_Extracted records_.
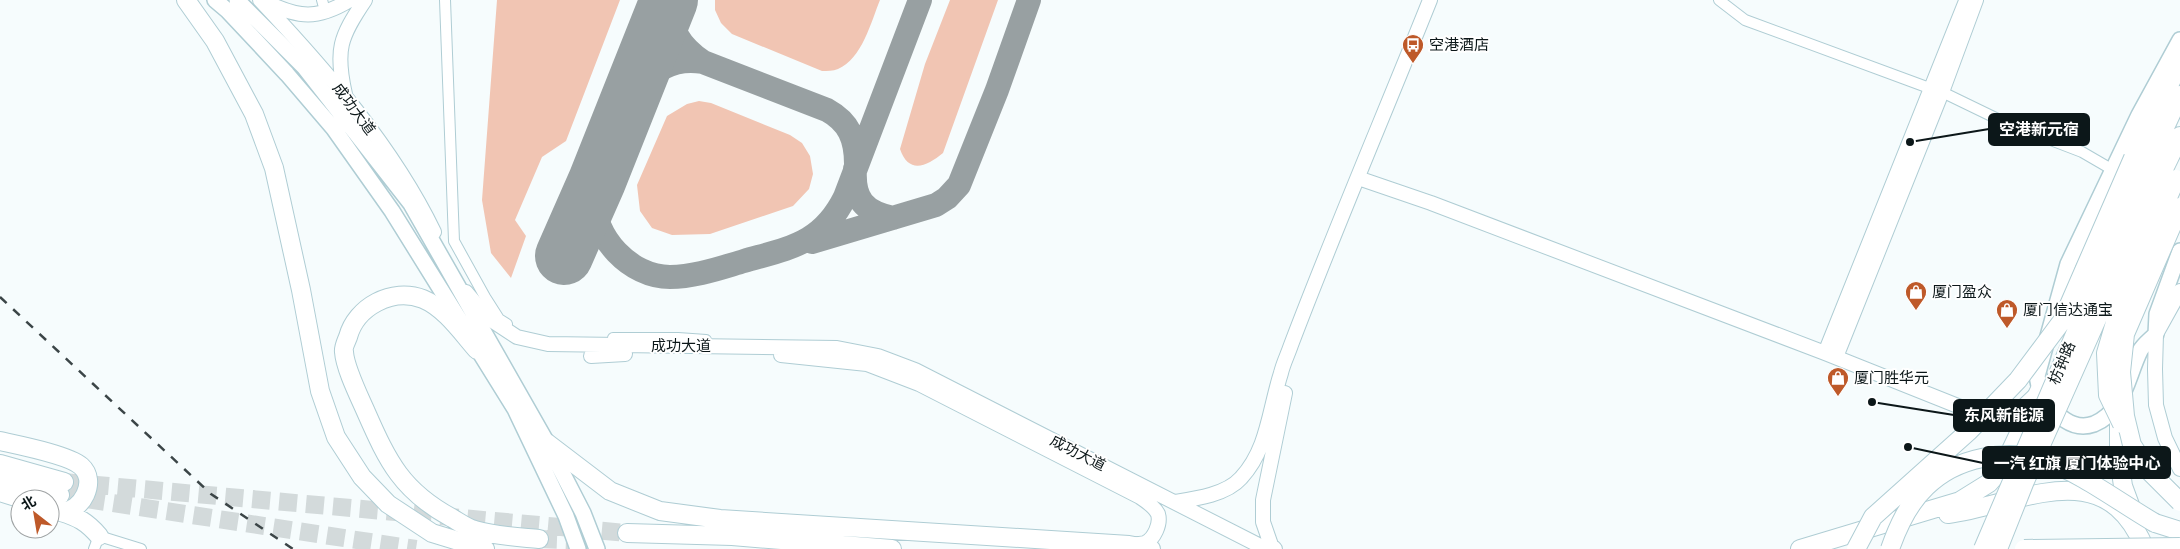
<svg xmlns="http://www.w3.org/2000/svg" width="2180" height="549" font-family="Signika,'Noto Sans SC',sans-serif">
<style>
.green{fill:#f1c5b3}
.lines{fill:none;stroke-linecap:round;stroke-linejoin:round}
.taxiway{stroke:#98a0a2;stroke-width:24}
.runway{stroke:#98a0a2;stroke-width:58}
.highway-tunnel{stroke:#d3dadb;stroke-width:18;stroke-dasharray:18 9;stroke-linecap:butt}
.street-casing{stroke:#afcdd4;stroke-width:12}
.secondary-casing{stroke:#afcdd4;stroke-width:16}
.primary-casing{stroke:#afcdd4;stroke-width:18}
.highway-casing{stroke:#afcdd4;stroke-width:20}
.street{stroke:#fff;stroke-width:10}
.secondary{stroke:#fff;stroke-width:14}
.primary{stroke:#fff;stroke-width:15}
.highway{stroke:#fff;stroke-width:18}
.rail{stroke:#3b4547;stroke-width:2.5;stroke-dasharray:9 9;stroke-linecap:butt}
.highway-bridge-casing{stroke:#afcdd4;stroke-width:20;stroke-linecap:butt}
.highway-bridge{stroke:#fff;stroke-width:18}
.labels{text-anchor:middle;stroke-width:4;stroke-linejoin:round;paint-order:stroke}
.poi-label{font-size:15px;fill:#0c1719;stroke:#fff;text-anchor:start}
.street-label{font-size:15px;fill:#0c1719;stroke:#fff}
.leader{fill:none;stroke:#0c1719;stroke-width:2}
.callout-dot{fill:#0c1719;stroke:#fff;stroke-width:2}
.callout{fill:#0c1719;stroke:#0c1719;stroke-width:2}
.callout-label{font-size:16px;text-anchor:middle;font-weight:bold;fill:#fff}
</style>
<rect width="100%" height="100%" fill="#f6fcfd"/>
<path class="green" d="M 497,0 L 620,0 L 566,141 L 542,157 L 515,220 L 526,236 L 511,278 L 491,253 L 482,200 Z
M 715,0 L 880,0 C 871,22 862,59 838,69 C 833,71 827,71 822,71 L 732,34 L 721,23 L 715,10 Z
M 950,0 L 998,0 L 943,153 C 927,166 909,175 900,149 L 925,64 Z
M 699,101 L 711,103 L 790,135 L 802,143 L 810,156 L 813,174 L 809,189 L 793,206 L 710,234 L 672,235 L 652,228 L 640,211 L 637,185 L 667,116 L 687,104 Z"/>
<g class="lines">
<path class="taxiway" d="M 671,0 C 667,28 681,47 703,62 C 647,52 625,108 609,151 C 603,166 594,182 594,198 C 593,237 630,277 670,277 C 695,277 720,268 744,261 C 789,248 822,244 845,197 L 920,0
M 703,62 L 827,110 C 849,122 856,139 856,164
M 855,169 C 853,199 864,212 893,218
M 812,242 L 936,205 L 947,198 L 959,185 L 997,90 L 1029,0"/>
<path class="runway" d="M 564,256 L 597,181 L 669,0"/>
<path class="highway-tunnel" d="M 64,482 L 627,533
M 60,495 L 416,549
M 539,539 L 589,541"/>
<g class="street-casing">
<path id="street" d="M 322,0 L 325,11
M 445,0 L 454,241 L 485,297 L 499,319 L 507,324
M 1719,0 L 1745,20 L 1932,89
M 1942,92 L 2006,123 L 2082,152 L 2113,170
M 613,338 L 678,338 L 706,340
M 94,549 L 99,536 L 141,549"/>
</g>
<g class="secondary-casing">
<path id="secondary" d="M 260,0 C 325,69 393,147 434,232
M 266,2 C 299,18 317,20 350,0
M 345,94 C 335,50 340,37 365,0
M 1358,178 L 1431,203 L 1825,353 L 1998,422 L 2015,414 L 2034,396
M 2180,291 L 2156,334 L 2155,369 L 2156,405 L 2165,438 L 2180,469
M 466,292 L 488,318 L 517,337 L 548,344 L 837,348 L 878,356 L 915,370 L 1266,549
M 1825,353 L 1966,1
M 781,355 L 867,364 L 919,384 L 1140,497 C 1146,501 1155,507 1158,514 C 1161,524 1154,539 1145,543 C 1142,544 1137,544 1133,545
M 591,356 L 625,354
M 1836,357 L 1942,92 L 1976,0
M 1174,502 C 1194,499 1226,495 1241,478 C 1268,449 1269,410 1281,373 C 1283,364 1288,354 1291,345 C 1335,229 1384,115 1430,0
M 1275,549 L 1271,545 L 1263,522 L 1263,500 L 1285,393"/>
</g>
<g class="primary-casing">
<path id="primary" d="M 215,0 L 228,11 L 287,74 L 334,129 L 392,211 L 515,409 L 566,516 L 578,549
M 237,0 L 304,67 L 411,204 L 547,443 L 583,513 L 597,549
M 2180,40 L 2139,115 L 2068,264 L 2037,376 C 2041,399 2045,407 2065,420 C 2074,426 2083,428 2094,424 C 2124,412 2127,377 2140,351 C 2143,345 2150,340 2156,334 L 2157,314 L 2180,251"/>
</g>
<g class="highway-casing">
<path id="highway" d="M 186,0 L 215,41 L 254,114 L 274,168 L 301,290 L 320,391 L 336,437 L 362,477 L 388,504 L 432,533 L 485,549
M 2133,158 L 2180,63
M 2147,166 L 2180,95
M 2162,173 L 2180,136
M 477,350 C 462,333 445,308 423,299 C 392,287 356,307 348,337 C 346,342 343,348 344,352 C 345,368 359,396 366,412 C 388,462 402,491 452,518 C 459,522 467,528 475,530 C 495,536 518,537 539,539
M 2119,409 L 2119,458 L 2123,486 L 2134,516
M 0,441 C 18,445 69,455 81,466 C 98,481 82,512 61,512 C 58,512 53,509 50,508
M 547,443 L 610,491 L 660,511 L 720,519 L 1129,545 L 1151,549
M 0,464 L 64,482
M 0,477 L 60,495
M 0,492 L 22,499
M 61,512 C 78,517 87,522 99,536
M 1948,514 C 2023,504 2105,451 2145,549
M 2155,523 L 2180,531
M 627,533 L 732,536 L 892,549
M 1800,549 L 1960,501 L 1989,483 L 2003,467 L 2040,389"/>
</g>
<use href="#street" class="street"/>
<use href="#secondary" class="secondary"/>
<use href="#primary" class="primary"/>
<use href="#highway" class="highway"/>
<path class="rail" d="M 0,297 L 211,494 L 293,549"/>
<g class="highway-bridge-casing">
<path id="highway-bridge" d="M 2180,207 L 2125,334 L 2121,372 L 2125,416 L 2132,445 L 2149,471 L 2180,502
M 2122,424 L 2108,395 L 2106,353 L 2119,309 L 2176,179
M 1856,549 L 1873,517 L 1969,431 L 2018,380 L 2062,321 L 2133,158
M 1890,549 C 1898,526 1908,504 1926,487 C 1956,457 2007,448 2046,461 C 2081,473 2122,504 2155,523
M 1983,549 L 2147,166
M 1998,549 L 2025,481 L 2162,173
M 2024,549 L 2180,547"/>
</g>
<use href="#highway-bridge" class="highway-bridge"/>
</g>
<defs>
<g id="bus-pin" transform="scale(1.125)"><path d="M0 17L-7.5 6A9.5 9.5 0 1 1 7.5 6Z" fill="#be5929" stroke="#fff"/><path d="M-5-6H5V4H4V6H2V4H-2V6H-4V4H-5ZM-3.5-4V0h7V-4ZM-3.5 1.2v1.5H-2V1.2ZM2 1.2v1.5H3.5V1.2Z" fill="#fff"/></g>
<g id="shop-pin" transform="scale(1.125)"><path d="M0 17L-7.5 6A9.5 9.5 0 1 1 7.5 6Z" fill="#be5929" stroke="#fff"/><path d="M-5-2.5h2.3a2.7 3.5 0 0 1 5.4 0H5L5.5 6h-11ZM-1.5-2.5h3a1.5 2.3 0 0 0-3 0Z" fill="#fff"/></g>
</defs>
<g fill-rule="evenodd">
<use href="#bus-pin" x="1413" y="45"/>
<use href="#shop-pin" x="1916" y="292"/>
<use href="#shop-pin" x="2007" y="310"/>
<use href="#shop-pin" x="1838" y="378"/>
</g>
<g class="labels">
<g class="poi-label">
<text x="1429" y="50">空港酒店</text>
<text x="1932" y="297">厦门盈众</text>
<text x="2023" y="315">厦门信达通宝</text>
<text x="1854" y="383">厦门胜华元</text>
</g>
<g class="street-label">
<text transform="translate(354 109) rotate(53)" y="5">成功大道</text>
<text x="681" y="351">成功大道</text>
<text transform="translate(2062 363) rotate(-67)" y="5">枋钟路</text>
<text transform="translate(1078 453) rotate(27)" y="5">成功大道</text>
</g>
</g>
<path class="leader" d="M1910 142L1989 129M1872 402L1954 415M1908 447L1983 463"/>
<g class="callout-dot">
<circle cx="1910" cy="142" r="5"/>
<circle cx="1872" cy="402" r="5"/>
<circle cx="1908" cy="447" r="5"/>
</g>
<g class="callout">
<rect x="1989" y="114" width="100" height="31" rx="5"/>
<rect x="1954" y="400" width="100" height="31" rx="5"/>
<rect x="1983" y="447" width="187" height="31" rx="5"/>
</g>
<g class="callout-label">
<text x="2039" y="135">空港新元宿</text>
<text x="2004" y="421">东风新能源</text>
<text x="2077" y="469">一汽 红旗 厦门体验中心</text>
</g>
<g transform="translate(35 514) rotate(329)"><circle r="24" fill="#ffffff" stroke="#9ea2a3"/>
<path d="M0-4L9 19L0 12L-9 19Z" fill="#be5929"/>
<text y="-8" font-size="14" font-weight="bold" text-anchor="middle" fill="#0c1719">北</text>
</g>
</svg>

_Exercise instructions_.
Beginning with the line that contains "M 1890,549 C", repeat every line through the end of the records and nothing more.

_Solution to the exercise_.
M 1890,549 C 1898,526 1908,504 1926,487 C 1956,457 2007,448 2046,461 C 2081,473 2122,504 2155,523
M 1983,549 L 2147,166
M 1998,549 L 2025,481 L 2162,173
M 2024,549 L 2180,547"/>
</g>
<use href="#highway-bridge" class="highway-bridge"/>
</g>
<defs>
<g id="bus-pin" transform="scale(1.125)"><path d="M0 17L-7.5 6A9.5 9.5 0 1 1 7.5 6Z" fill="#be5929" stroke="#fff"/><path d="M-5-6H5V4H4V6H2V4H-2V6H-4V4H-5ZM-3.5-4V0h7V-4ZM-3.5 1.2v1.5H-2V1.2ZM2 1.2v1.5H3.5V1.2Z" fill="#fff"/></g>
<g id="shop-pin" transform="scale(1.125)"><path d="M0 17L-7.5 6A9.5 9.5 0 1 1 7.5 6Z" fill="#be5929" stroke="#fff"/><path d="M-5-2.5h2.3a2.7 3.5 0 0 1 5.4 0H5L5.5 6h-11ZM-1.5-2.5h3a1.5 2.3 0 0 0-3 0Z" fill="#fff"/></g>
</defs>
<g fill-rule="evenodd">
<use href="#bus-pin" x="1413" y="45"/>
<use href="#shop-pin" x="1916" y="292"/>
<use href="#shop-pin" x="2007" y="310"/>
<use href="#shop-pin" x="1838" y="378"/>
</g>
<g class="labels">
<g class="poi-label">
<text x="1429" y="50">空港酒店</text>
<text x="1932" y="297">厦门盈众</text>
<text x="2023" y="315">厦门信达通宝</text>
<text x="1854" y="383">厦门胜华元</text>
</g>
<g class="street-label">
<text transform="translate(354 109) rotate(53)" y="5">成功大道</text>
<text x="681" y="351">成功大道</text>
<text transform="translate(2062 363) rotate(-67)" y="5">枋钟路</text>
<text transform="translate(1078 453) rotate(27)" y="5">成功大道</text>
</g>
</g>
<path class="leader" d="M1910 142L1989 129M1872 402L1954 415M1908 447L1983 463"/>
<g class="callout-dot">
<circle cx="1910" cy="142" r="5"/>
<circle cx="1872" cy="402" r="5"/>
<circle cx="1908" cy="447" r="5"/>
</g>
<g class="callout">
<rect x="1989" y="114" width="100" height="31" rx="5"/>
<rect x="1954" y="400" width="100" height="31" rx="5"/>
<rect x="1983" y="447" width="187" height="31" rx="5"/>
</g>
<g class="callout-label">
<text x="2039" y="135">空港新元宿</text>
<text x="2004" y="421">东风新能源</text>
<text x="2077" y="469">一汽 红旗 厦门体验中心</text>
</g>
<g transform="translate(35 514) rotate(329)"><circle r="24" fill="#ffffff" stroke="#9ea2a3"/>
<path d="M0-4L9 19L0 12L-9 19Z" fill="#be5929"/>
<text y="-8" font-size="14" font-weight="bold" text-anchor="middle" fill="#0c1719">北</text>
</g>
</svg>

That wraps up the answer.